The next ORION program will take place at 7 p.m. Monday, Oct. 17, at The City Room of the McNally-Coffey Building, Roane State Community College, Oak Ridge Campus. The program is open to the public.

The title of the program is “Mirror Mirror: Neutron Oscillations" and the speaker will be Frank Gonzalez. He is a postdoctoral research associate in the Neutron Symmetries group at Oak Ridge National Laboratory. He received his bachelor's degree in physics from Cornell University, where he did research in accelerator physics.

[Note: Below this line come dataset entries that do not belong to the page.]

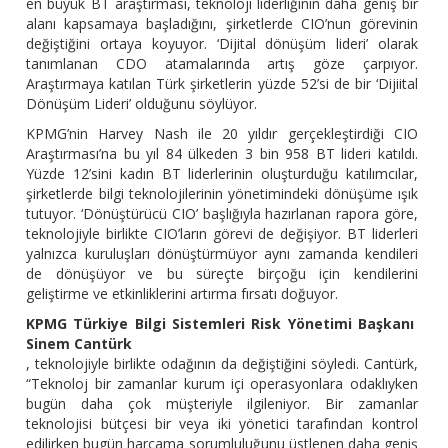
en büyük BT araştırması, teknoloji liderliğinin daha geniş bir
alanı kapsamaya başladığını, şirketlerde CIO’nun görevinin
değiştiğini ortaya koyuyor. ‘Dijital dönüşüm lideri’ olarak
tanımlanan CDO atamalarında artış göze çarpıyor.
Araştırmaya katılan Türk şirketlerin yüzde 52’si de bir ‘Dijiital
Dönüşüm Lideri’ olduğunu söylüyor.
KPMG’nin Harvey Nash ile 20 yıldır gerçekleştirdiği CIO
Araştırması’na bu yıl 84 ülkeden 3 bin 958 BT lideri katıldı.
Yüzde 12’sini kadın BT liderlerinin oluşturduğu katılımcılar,
şirketlerde bilgi teknolojilerinin yönetimindeki dönüşüme ışık
tutuyor. ‘Dönüştürücü CIO’ başlığıyla hazırlanan rapora göre,
teknolojiyle birlikte CIO’ların görevi de değişiyor. BT liderleri
yalnızca kuruluşları dönüştürmüyor aynı zamanda kendileri
de dönüşüyor ve bu süreçte birçoğu için kendilerini
geliştirme ve etkinliklerini artırma fırsatı doğuyor.
KPMG Türkiye Bilgi Sistemleri Risk Yönetimi Başkanı
Sinem Cantürk
, teknolojiyle birlikte odağının da değiştiğini söyledi. Cantürk,
“Teknoloj bir zamanlar kurum içi operasyonlara odaklıyken
bugün daha çok müşteriyle ilgileniyor. Bir zamanlar
teknolojisi bütçesi bir veya iki yönetici tarafından kontrol
edilirken bugün harcama sorumluluğunu üstlenen daha geniş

He holds a Ph.D. in physics from Indiana University, Bloomington, where his dissertation topic was a precise measurement of the free neutron lifetime, according to a news release.

A description of the talk follows: "One force in the Standard Model of particle physics, the weak nuclear interaction, can be probed precisely by using neutrons. The weak nuclear interaction only acts on left-handed particles. The theory of “mirror matter” hypothesizes a hidden copy of the Standard Model and all its particles, but with a right-handed weak interaction to restore parity. This mirror sector would be a potential dark matter candidate. Transformations from neutrons into either their mirror counterparts or antineutrons could help explain the abundance of matter over antimatter in the universe. Measurements of the neutron lifetime disagree between either counting surviving neutrons or counting their decay products. If neutrons can transition into mirror neutrons, this could explain the lifetime discrepancy. An experiment at Oak Ridge National Lab probed this theory by searching for the reappearance of neutrons passing through an absorber inside a varying magnetic field. This talk presents the results of this experiment, excluding mirror matter as an explanation for the neutron lifetime discrepancy. We will also discuss neutron decay probes of the weak interaction and further searches for neutrons oscillating into both dark matter and antimatter."

ORION is an amateur science and astronomy club centered in Oak Ridge. It supports the Tamke-Allan Observatory.